--- start of Records for the exercise ---

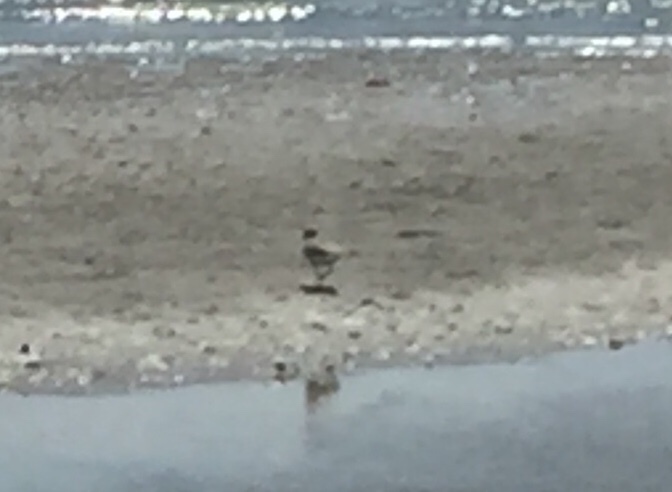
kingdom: Animalia
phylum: Chordata
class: Aves
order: Charadriiformes
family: Charadriidae
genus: Anarhynchus
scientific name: Anarhynchus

--- end of Records for the exercise ---

- What to work on -
Turn the lines of all the rows above into a Markdown table with the columns "No." and "Line", numbering each line and skipping blank lines. Leave the pictures out.

- Task result -
| No. | Line |
|---|---|
| 1 | kingdom: Animalia |
| 2 | phylum: Chordata |
| 3 | class: Aves |
| 4 | order: Charadriiformes |
| 5 | family: Charadriidae |
| 6 | genus: Anarhynchus |
| 7 | scientific name: Anarhynchus |